(Page layout parsing data)

*** Begin section ***

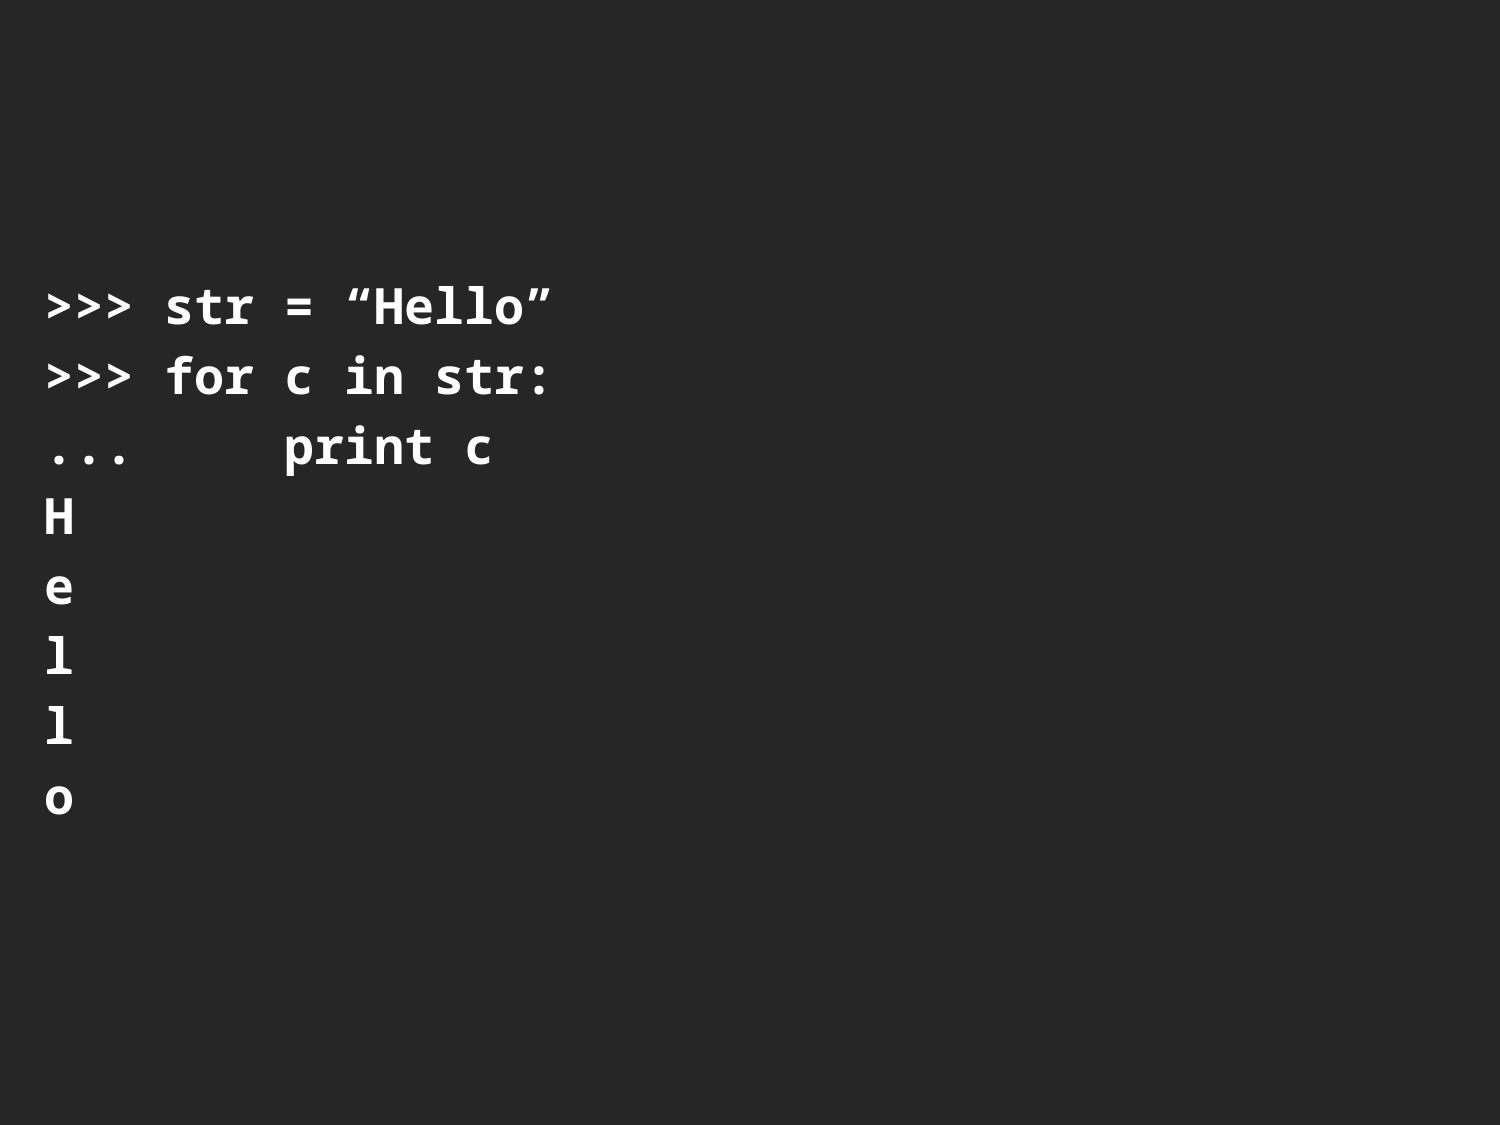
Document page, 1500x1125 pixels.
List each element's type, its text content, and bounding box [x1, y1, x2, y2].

list >>> str = “Hello” >>> for c in str: ... print c H e l l o [29, 267, 1471, 1094]
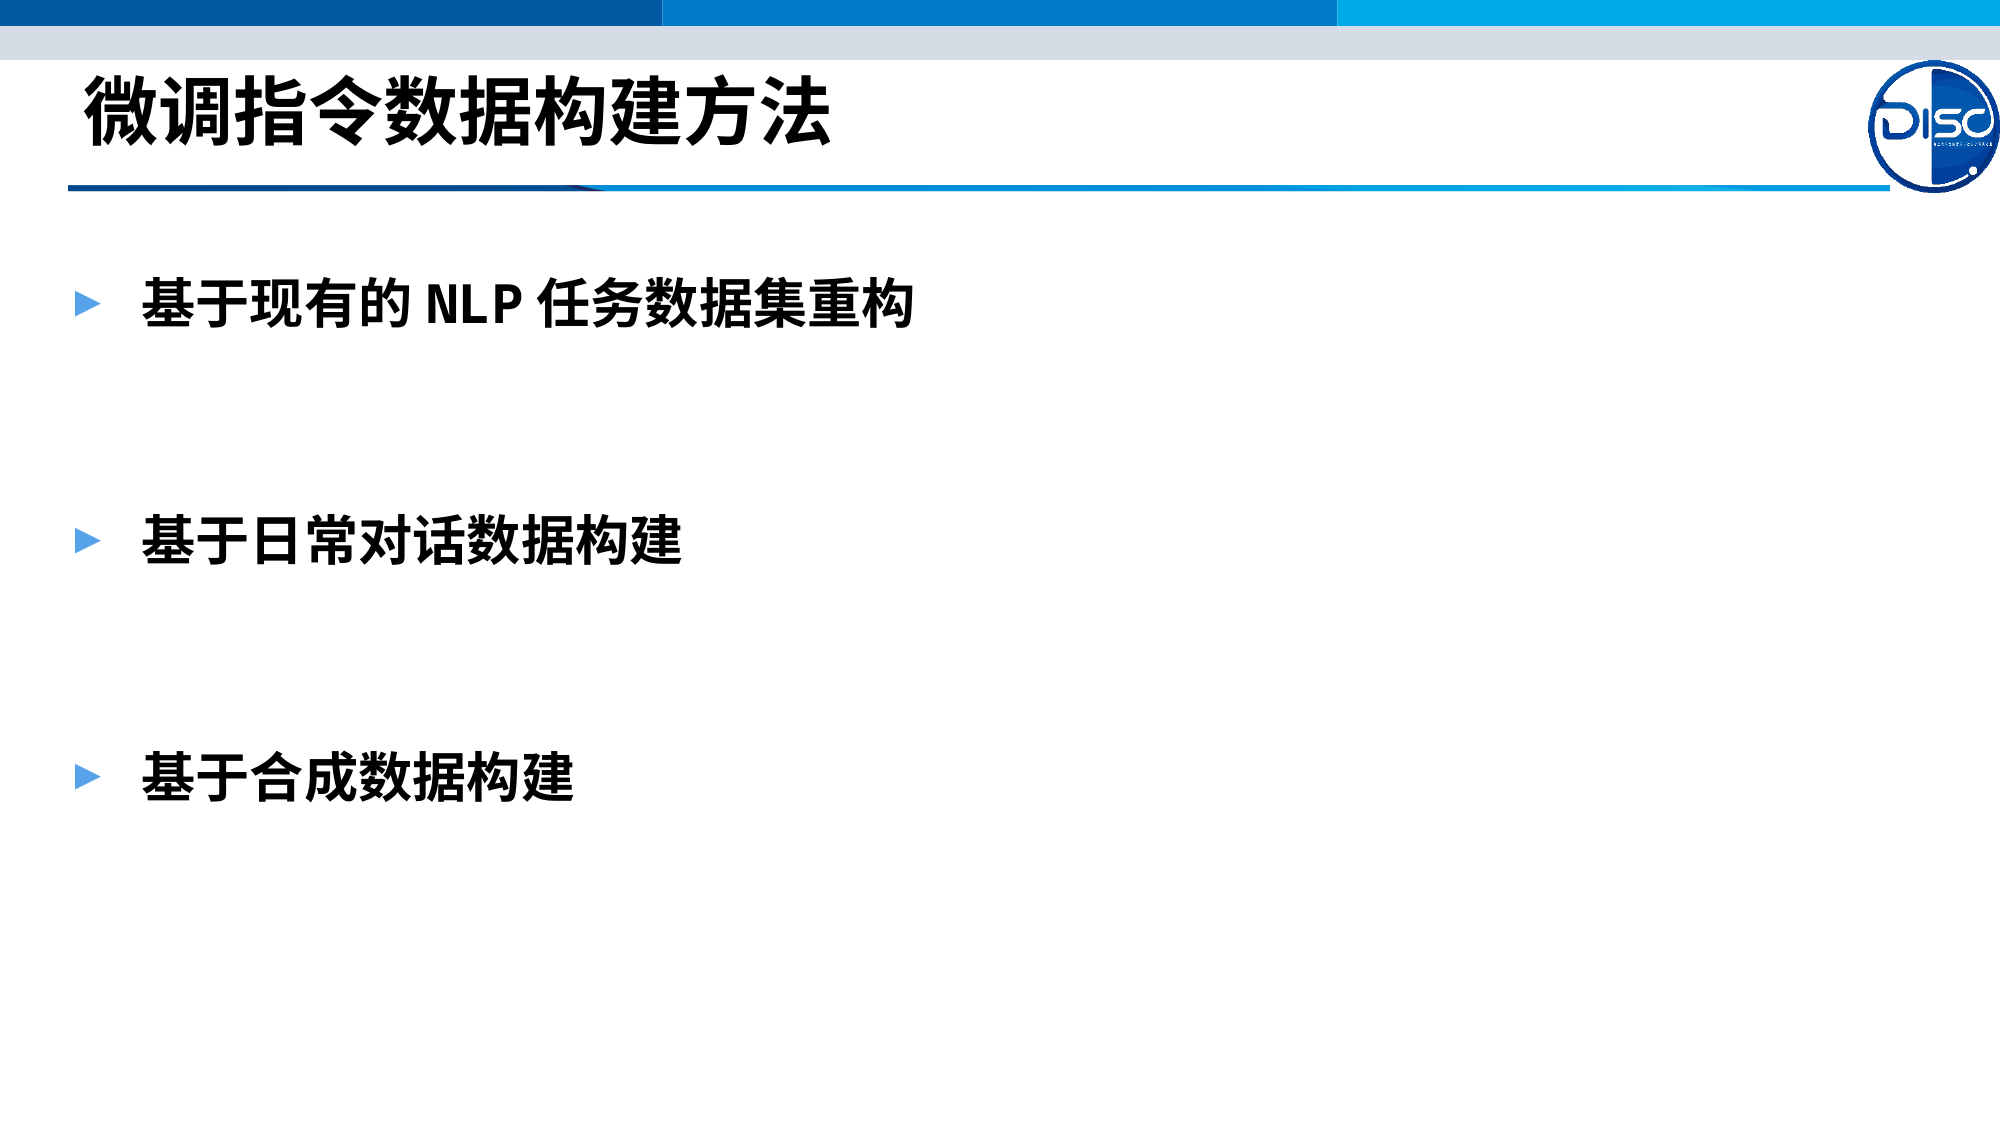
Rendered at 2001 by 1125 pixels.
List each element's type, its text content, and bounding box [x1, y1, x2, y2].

picture [68, 60, 2000, 199]
text_box 基于现有的NLP任务数据集重构 基于日常对话数据构建 基于合成数据构建 [51, 229, 1948, 1125]
title 微调指令数据构建方法 [68, 67, 1890, 167]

*** End section ***

Would you return the records exactly, keeping out every picture?

Document page, 1500x1125 pixels.
List each element's type, its text content, and bounding box [x1, y1, x2, y2].

list >>> str = “Hello” >>> for c in str: ... print c H e l l o [29, 267, 1471, 1094]
Rendered at 2001 by 1125 pixels.
List each element's type, its text content, and bounding box [x1, y1, x2, y2].

picture [68, 60, 2000, 199]
text_box 基于现有的NLP任务数据集重构 基于日常对话数据构建 基于合成数据构建 [51, 229, 1948, 1125]
title 微调指令数据构建方法 [68, 67, 1890, 167]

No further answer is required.